There was a time, not too long ago, when big data evangelists were eager to debunk a dangerous myth: The (dead-wrong) claim that B2B marketers didn't need to put the same emphasis on big data as their B2C counterparts. Instead, they (rightly) argued that these marketers needed to embrace big data, or suffer the consequences. Unfortunately, those same evangelists also advised B2B marketers to put the cart before the horse through a one-size-fits-all approach modeled after B2C.
The trouble with adopting B2C methodologies wholesale -- something a growing number of B2B marketers say they're doing -- is that not all data is collected equally. Put simply: B2B and B2C aren't the same animal, and the abundant data sets that define B2C just aren't as widely available in the B2B context.
While there is plenty that B2B marketers can learn from their B2C counterparts when it comes to deploying big data, they need to develop their own quality-first, scale-second strategy.
B2B buyers wear two hats
It always starts with audience, but a B2B audience wears two hats at the same time because they lead lives as both consumers and professionals. Naturally, B2B marketers want to engage their audiences in a professional context. Although, given the size of a particular industry relative to the larger online population, marketers aren't likely to find the same quantities of third-party data B2C marketers rely on to slice and dice audience segments.
To overcome that challenge, B2B marketers may need to blend many types of data. For example, online behavioral data like work-related searches and website visits are good indicators of a prospect's interests. But without the addition of firmographic data such as a company IP or industry, that behavior lacks context. By combining these two types of data, B2B marketers can make sure they are not only targeting the right people, but that those people will be receptive to their message because they're wearing their work hats during the engagement.
Scale isn't the same
Scale is something of a misnomer in B2B because the total market is rarely as large as the market for a consumer product. By way of example, if you sell dental chairs, your idea of scale isn't in the same ballpark as a B2C marketer selling cars. But the fact that the overall pool of potential prospects is smaller leads to two very different outcomes for B2B marketers.
First, a small pool of leads means that B2B marketers must adopt a strategy that's the opposite of their B2C counterparts when it comes to reach. A B2C marketer will look to maximize their impressions to the broadest possible audience. In other words, they want their message to go as wide as possible. But B2B marketers play a narrow game.
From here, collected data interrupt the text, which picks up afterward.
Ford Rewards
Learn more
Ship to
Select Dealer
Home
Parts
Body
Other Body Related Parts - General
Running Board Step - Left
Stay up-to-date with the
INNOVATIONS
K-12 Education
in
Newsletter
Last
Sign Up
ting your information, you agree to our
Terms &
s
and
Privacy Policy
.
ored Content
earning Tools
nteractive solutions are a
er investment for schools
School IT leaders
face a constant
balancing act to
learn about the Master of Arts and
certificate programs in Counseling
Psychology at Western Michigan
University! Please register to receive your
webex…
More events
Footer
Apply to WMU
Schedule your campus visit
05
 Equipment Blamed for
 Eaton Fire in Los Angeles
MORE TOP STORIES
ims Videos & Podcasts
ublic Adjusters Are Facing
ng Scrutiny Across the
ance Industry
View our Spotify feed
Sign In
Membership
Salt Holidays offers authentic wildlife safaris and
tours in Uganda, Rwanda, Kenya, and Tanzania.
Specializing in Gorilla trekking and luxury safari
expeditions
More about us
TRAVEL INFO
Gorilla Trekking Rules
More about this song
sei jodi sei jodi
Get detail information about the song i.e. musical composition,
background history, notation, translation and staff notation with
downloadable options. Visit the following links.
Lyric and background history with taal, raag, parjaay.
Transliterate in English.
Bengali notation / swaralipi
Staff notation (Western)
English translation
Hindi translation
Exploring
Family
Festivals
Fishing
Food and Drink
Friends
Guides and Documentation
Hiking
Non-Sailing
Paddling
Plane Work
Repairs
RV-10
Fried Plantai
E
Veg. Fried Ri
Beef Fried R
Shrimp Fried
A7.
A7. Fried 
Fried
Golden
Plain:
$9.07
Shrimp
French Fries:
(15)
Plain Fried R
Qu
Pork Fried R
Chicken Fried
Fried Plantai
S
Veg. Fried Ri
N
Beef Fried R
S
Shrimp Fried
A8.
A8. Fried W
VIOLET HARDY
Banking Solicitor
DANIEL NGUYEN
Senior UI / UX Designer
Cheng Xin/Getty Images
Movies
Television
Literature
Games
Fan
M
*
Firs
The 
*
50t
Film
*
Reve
Instead of maximizing impressions to the broadest possible audience, they need to maximize impressions to the narrowest possible audience.
Second, given the different approach to reach, B2B marketers face higher stakes. Each engagement, after all, is worth more because good prospects are always scarce. Typically, B2B marketers see this issue in terms of price; they pay higher CPMS than their B2C counterparts, because scarcity makes each opportunity to impress more valuable. But those costs should have huge consequences for creative. If an impression is worth more, it certainly merits custom creative. Here, data can make a critical difference in outcome.
For example, knowing that the prospect searching for a dental chair or visiting a site that covers dentistry trends is actually an orthodontist is a tremendous advantage. But to seize that advantage, the marketer must be able to generate custom creative that's tailored to that specific audience segment. An orthodontist may respond to an ad aimed at dentists, but they're much more likely to respond to creative that references orthodontists, even if it's the same product.
B2B purchasing is more complex
In B2C, marketers like to think of a purchase funnel. But a better metaphor for B2B is a maze with multiple entrances. Rather than focusing on a single transaction at the bottom of the funnel, B2B marketers work in a maze that is orders of magnitude more complex because B2B buyers are rarely a single person. Their path to purchase is often a product of the buyer's unique, and at times, cumbersome buying process.
A procurement officer might enter that maze at one point, while the person (or people) who will ultimately use the product the company buys might enter from somewhere else. One of those prospects might have a relationship with your sales team because they met at a trade show, but the procurement or finance departments at that same company might not have any relationship at all. And just when you think the buyer is ready to pull the trigger, the boss chimes in with a better idea.
From a targeting perspective, you want to be able to influence everyone in that maze, but in order to do that, you need to use data to place those people within a specific context. By way of example, if the prospect is the orthodontist, you'll want to use data to serve ads that speak to the functionality of the chair. But if the orthodontist works for a larger provider and the prospect works in procurement, that ad should speak to the chair's durability and cost.
The danger of running a standard B2C big data playbook is that it puts B2B marketers in a mindset that equates quantity with quality. Ultimately, the more data you can deploy, the better. But if that data doesn't address the unique challenges of marketing in the B2B space through quality, adding more of it will only increase the level of difficulty on your end.